Of course, the triteness of Kate’s situation is likely the point. Adapted by Wootliff and playwright Molly Davies from Deborah Kay Davies’ 2010 debut novel, True Things is ultimately an impressionistic character study rather than a relationship drama. The bewildered question at the heart of the screenplay’s scenario – Why would any sensible, self-respecting woman involve herself with such an unreliable dirtbag? – begins to resolve itself when viewed through the lens of Kate’s personal evolution. Here is a woman who is so deeply entrenched in her rut, it might be impossible for her to escape its confines without the intervention of a volatile outside force. Hooking up with Blond might be a Bad Decision, but it is still a decision, expressing an agency that Kate has long craved but rarely experienced. She dreams of metamorphosis, and each irrational choice – every embarrassing act of servility or dizzying flirtation with calamity – is an assertion of self-determination, a potentially transformative ember.

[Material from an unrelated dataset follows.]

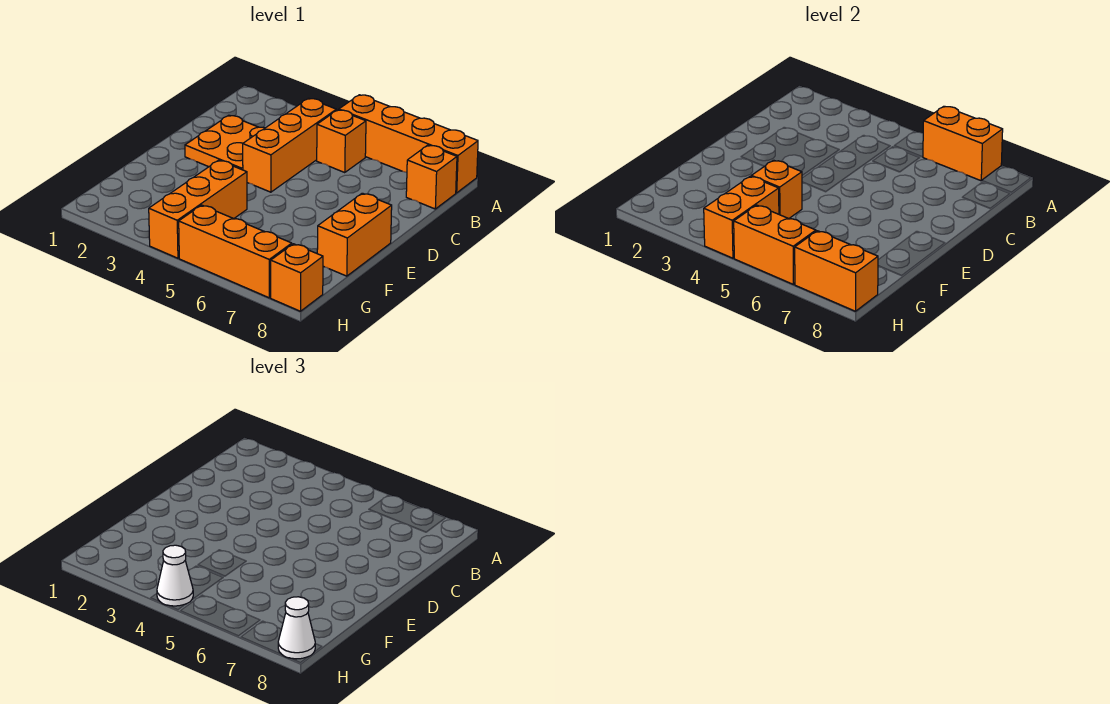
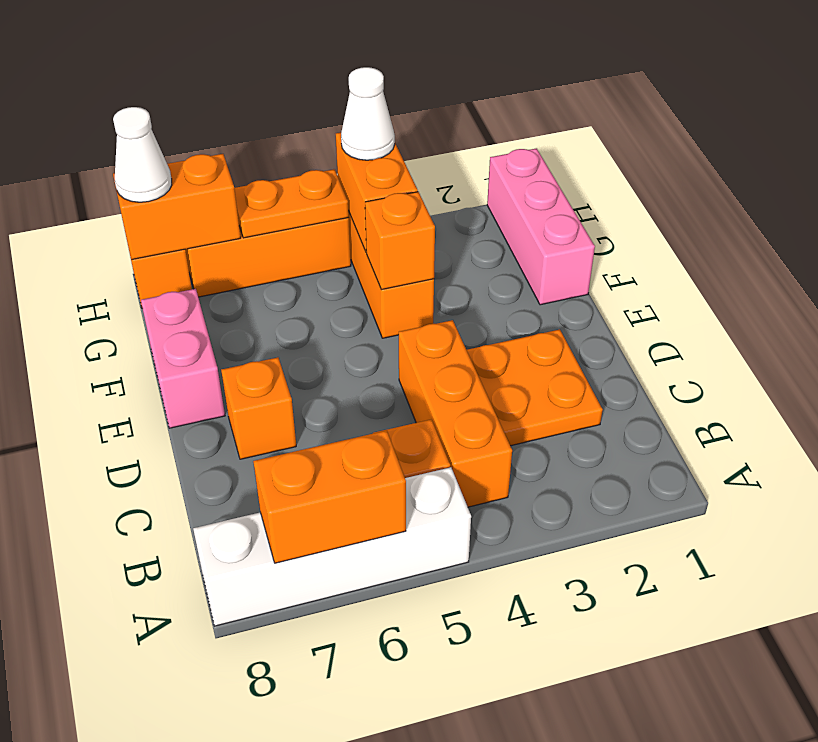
orange brick A5:A8 level 1 -> white brick A5:A8 level 1
orange brick B8 level 1 -> orange brick D7 level 1
orange brick E8:F8 level 1 -> pink brick E8:F8 level 1
none -> pink brick F1:H1 level 1
orange brick H5:H6 level 2 -> orange plate H5:H6 level 2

It is a credit to Wootliff and her collaborators that this story – which could easily have devolved into a shrill, tearful slog – curves unexpectedly but effortlessly into a final act that trembles with exhilarating anticipation. A silent change occurs: The viewer is no longer waiting impatiently for Kate to wise up. They are leaning forward expectantly as she prepares to discard Blond and begin sorting out who she wants to be next. It’s a shift that is eased by the film’s aggressively hazy, diffuse aesthetic, which places the viewer firmly within Kate’s swirling headspace. Calling to mind the work of fellow British filmmaker Andrea Arnold, editor Tim Fulford’s fragmentary approach favors sensation without neglecting narrative. Meanwhile, cinematographer Ashley Connor’s handheld, shallow-focus camera work and soft, sun-fringed images bestow the film with the sweet-and-sour sensibility of memory.
Holding the whole thing together are Wootliff and Davies’ impressively parsimonious screenplay and Wilson’s characteristically engrossing, expertly shaded performance. True Things never states outright what can be effectively conveyed through its fine-tuned writing and acting. Seemingly trivial scenes, such as a phone call with a distracted Alison or a lunch visit with Kate’s disapproving parents, subtly convey sticky, convoluted emotional terrain. Wilson’s eminently expressive eyebrows and dimples – she is the reigning queen of what might be termed the smoldering grimace – are on full display here, but her portrayal of Kate is truly a whole-body endeavor. She slouches, fidgets, sulks, and staggers. She squirms in delight and sobs in self-disgust. She sways and writhes to PJ Harvey like no one’s watching, alone on a dance floor that throbs with the distinctive, lonesome potential of an empty discotheque. It’s in this cathartic moment that True Things reveals the nourishing liberation that waits on the far side of a bad relationship: a woman, alone, dancing just for herself.
Rating: B
True Things opens in select theaters on Sept. 9 and will also be available to rent from major online platforms.